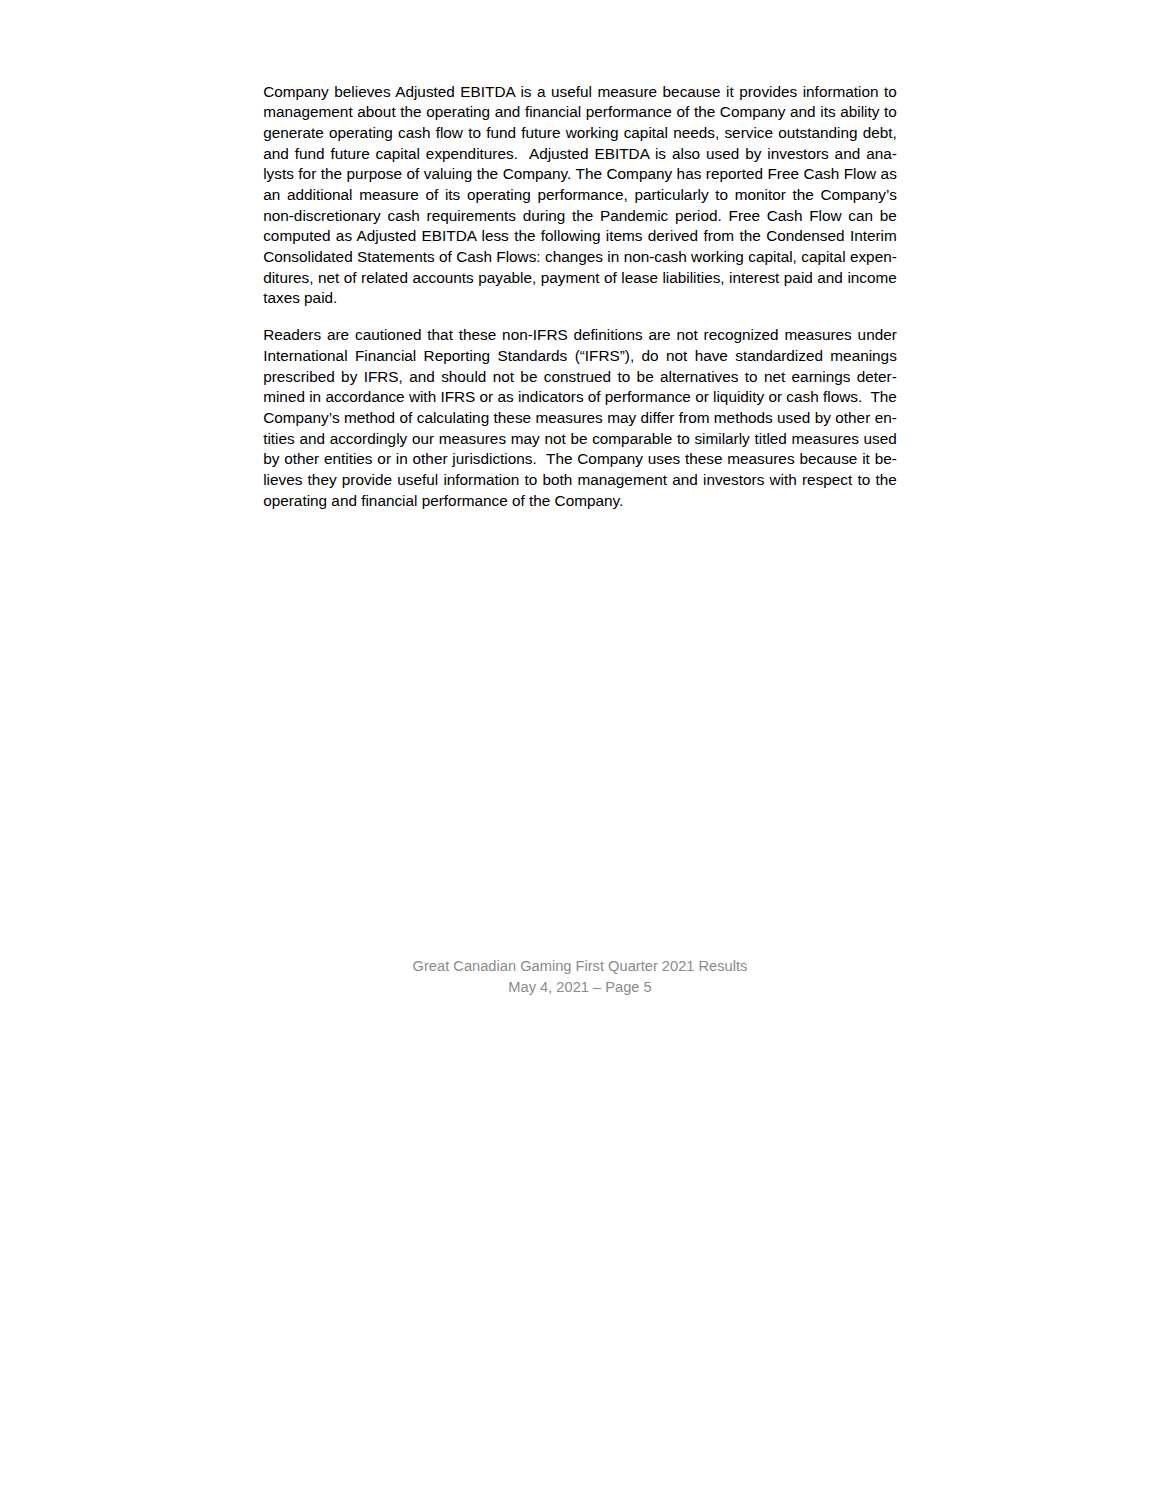Company believes Adjusted EBITDA is a useful measure because it provides information to management about the operating and financial performance of the Company and its ability to generate operating cash flow to fund future working capital needs, service outstanding debt, and fund future capital expenditures. Adjusted EBITDA is also used by investors and analysts for the purpose of valuing the Company. The Company has reported Free Cash Flow as an additional measure of its operating performance, particularly to monitor the Company’s non-discretionary cash requirements during the Pandemic period. Free Cash Flow can be computed as Adjusted EBITDA less the following items derived from the Condensed Interim Consolidated Statements of Cash Flows: changes in non-cash working capital, capital expenditures, net of related accounts payable, payment of lease liabilities, interest paid and income taxes paid.
Readers are cautioned that these non-IFRS definitions are not recognized measures under International Financial Reporting Standards (“IFRS”), do not have standardized meanings prescribed by IFRS, and should not be construed to be alternatives to net earnings determined in accordance with IFRS or as indicators of performance or liquidity or cash flows. The Company’s method of calculating these measures may differ from methods used by other entities and accordingly our measures may not be comparable to similarly titled measures used by other entities or in other jurisdictions. The Company uses these measures because it believes they provide useful information to both management and investors with respect to the operating and financial performance of the Company.
Great Canadian Gaming First Quarter 2021 Results
May 4, 2021 – Page 5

**Activity:** Only the pictures are to be left out, and all of the data must otherwise be transcribed exactly.

**Written response:**
Company believes Adjusted EBITDA is a useful measure because it provides information to management about the operating and financial performance of the Company and its ability to generate operating cash flow to fund future working capital needs, service outstanding debt, and fund future capital expenditures. Adjusted EBITDA is also used by investors and analysts for the purpose of valuing the Company. The Company has reported Free Cash Flow as an additional measure of its operating performance, particularly to monitor the Company’s non-discretionary cash requirements during the Pandemic period. Free Cash Flow can be computed as Adjusted EBITDA less the following items derived from the Condensed Interim Consolidated Statements of Cash Flows: changes in non-cash working capital, capital expenditures, net of related accounts payable, payment of lease liabilities, interest paid and income taxes paid.
Readers are cautioned that these non-IFRS definitions are not recognized measures under International Financial Reporting Standards (“IFRS”), do not have standardized meanings prescribed by IFRS, and should not be construed to be alternatives to net earnings determined in accordance with IFRS or as indicators of performance or liquidity or cash flows. The Company’s method of calculating these measures may differ from methods used by other entities and accordingly our measures may not be comparable to similarly titled measures used by other entities or in other jurisdictions. The Company uses these measures because it believes they provide useful information to both management and investors with respect to the operating and financial performance of the Company.
Great Canadian Gaming First Quarter 2021 Results
May 4, 2021 – Page 5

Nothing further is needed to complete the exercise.